Small mammal community structure and population dynamics can be used as indicators of the level of disturbance experienced by a habitat and thus ecosystem health (Ferreira and Van Aarde 1999, 2000, Umetsu and Pardini 2007). In this regard, the monitoring of stress-related physiological responses of animals to a particular habitat allow insights into human impacts on species and ecosystem health (Fair and Becker 2000, Morgan and Tromborg 2007, Brearley et al. 2012). Wild rodents experience many different stressors, including intra- and inter-specific competition, predator–prey interactions and seasonal variation resulting in fluctuations of food and water availability (Boonstra et al. 1998, Prevedello et al. 2013, Dantzer et al. 2016, Navarro-Castilla et al. 2017, Dantzer et al. 2018).
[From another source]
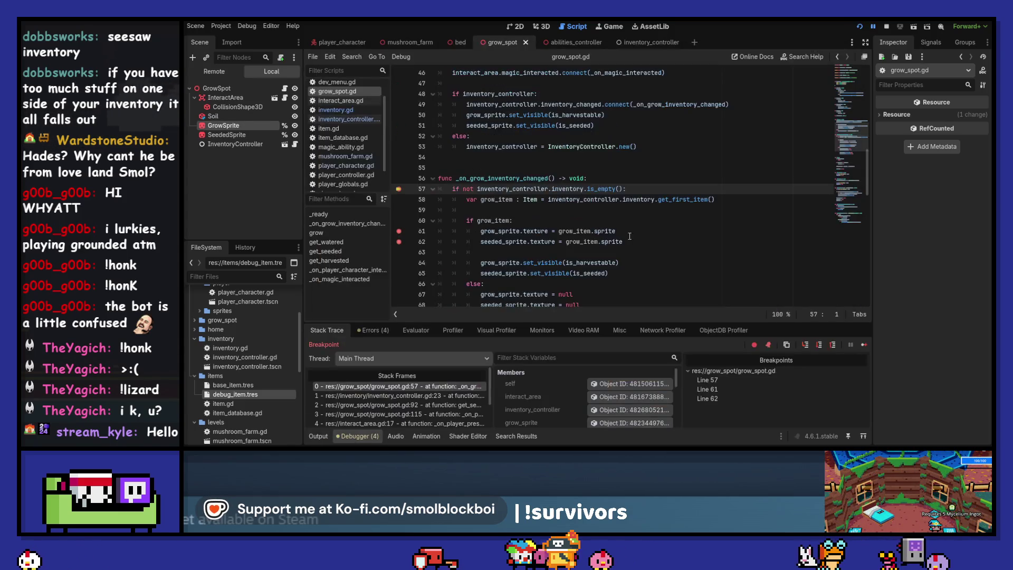
left_click(864, 345)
Their comparably small body size however, often affords them the ability to, a priori, escape stressful situations, which can lead to distinct shifts in community structure (Touma et al. 2004, Harper and Austad 2012). As a result of the constant nature of certain stressors within the natural environment, employing strategies such as avoidance might not offer long-term survival mechanisms (Tarlow and Blumstein 2007, Blumstein et al. 2016). Thus, increased proximity to humans and direct human interference as well as changes to natural habitats resulting from human practices, may cause stress in rodents (Monadjem 1999, Singleton et al. 2003, Ellenberg et al. 2007).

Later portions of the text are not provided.